07年に初出馬した同区議選が最後と、覚悟を決めて出馬し当選。当選証書を見詰め「精査して…本物なら、うれしい」と半信半疑の様子だった。

街頭で「スマイル!」と叫び、政見放送ではコスプレで笑いを取り、渋谷では踊り…泡沫(ほうまつ)候補の代表格に挙げられ続けた赤坂氏が議員になった。「一応、当選というものを持って棺おけに入ることが出来る」と笑った。

5月8日の初登庁からコスプレするかと聞かれ、「するんだったらスーパーマン」と1度は答えた。だが「議長裁決みたいなので議員辞職案を出される可能性がある。せっかく当選したのに初登庁を終えて議員辞職になりかねない。無難にスーツとネクタイで行こうかな」と苦笑した。

「泡沫」と呼ばれるのは嫌だったが「1ジャンル」と腹をくくったパフォーマンスは選挙のたびに話題を呼ぶも、初当選が決まるまでは12年間で13連敗。17年の都議選に落選後、政策を有権者に伝え切れていないと反省したことを生かした「どぶ板選挙」で区民との対話を増やした。「顔が見える区政にして」と声をかけられるなど心をつかんだのが勝因だと分析した。
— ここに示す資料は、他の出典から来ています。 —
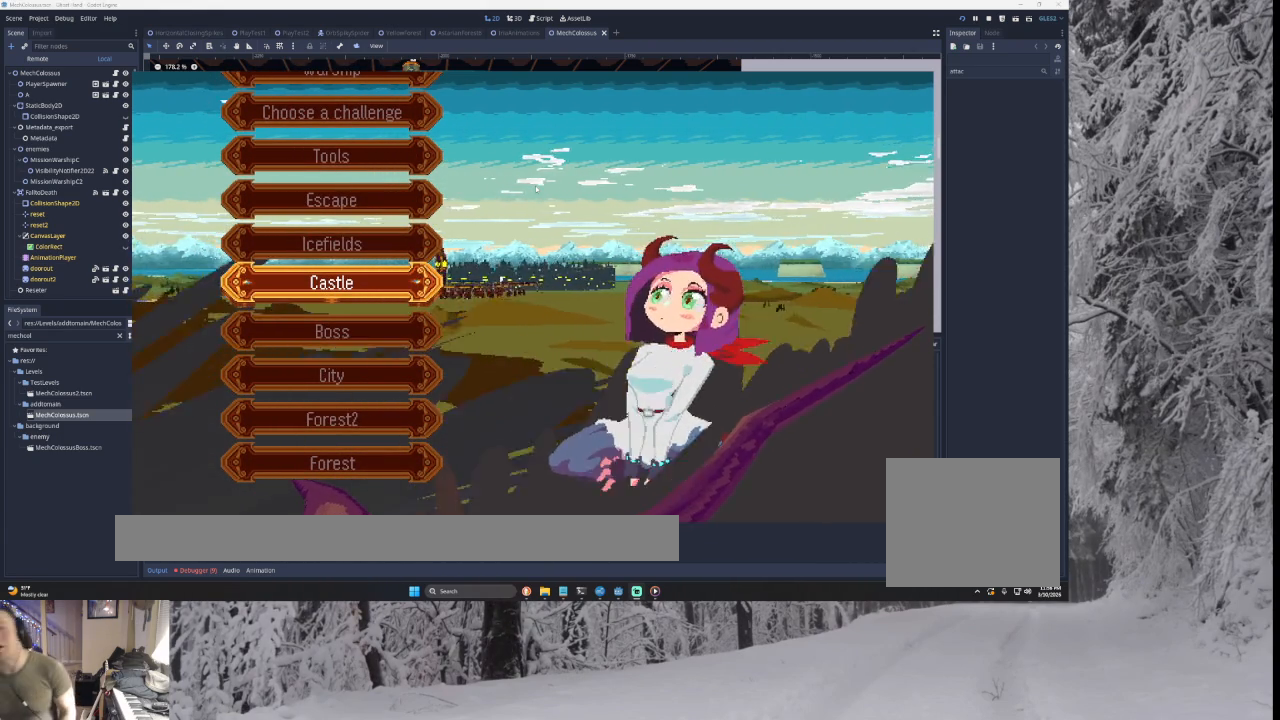
{"buttons": ["CROSS"], "left_stick": "center", "right_stick": "center", "events": []}
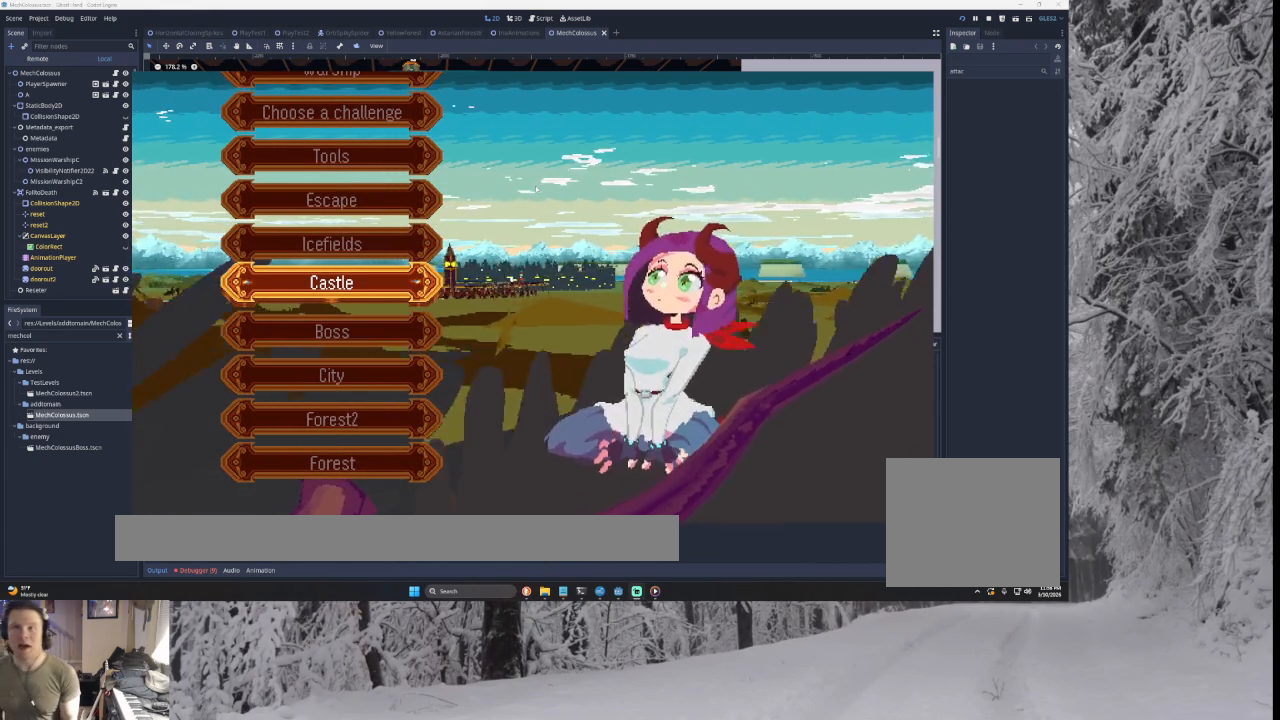
{"buttons": ["CROSS"], "left_stick": "center", "right_stick": "center", "events": []}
当選後、同じように泡沫候補と呼ばれ、過去4度の国政選挙でも戦い、昨年7月に亡くなった「又吉イエス」こと又吉光雄(またよし・みつお)さんに思いをはせた。「ポスターに過激なことを書かれたこともあるけど、尊敬する泡沫候補の定義みたいな人で、失ったのは残念。墓前が分かったら報告したい」と、しみじみ語った。【村上幸将】

◆マック赤坂(まっく・あかさか=本名戸並誠)1948年(昭23)9月18日、名古屋市生まれ。愛知県立瑞陵高から京大農学部に進みバイオ研究に取り組む。伊藤忠商事に入社後、レアメタル(希少金属)に携わり48歳で独立し貿易会社を設立。06年に日本スマイル党を結成。政見放送ではスーパーマンや天使、宇宙人などのコスプレが恒例。マック赤坂の由来は本名の誠と好きな町の赤坂から。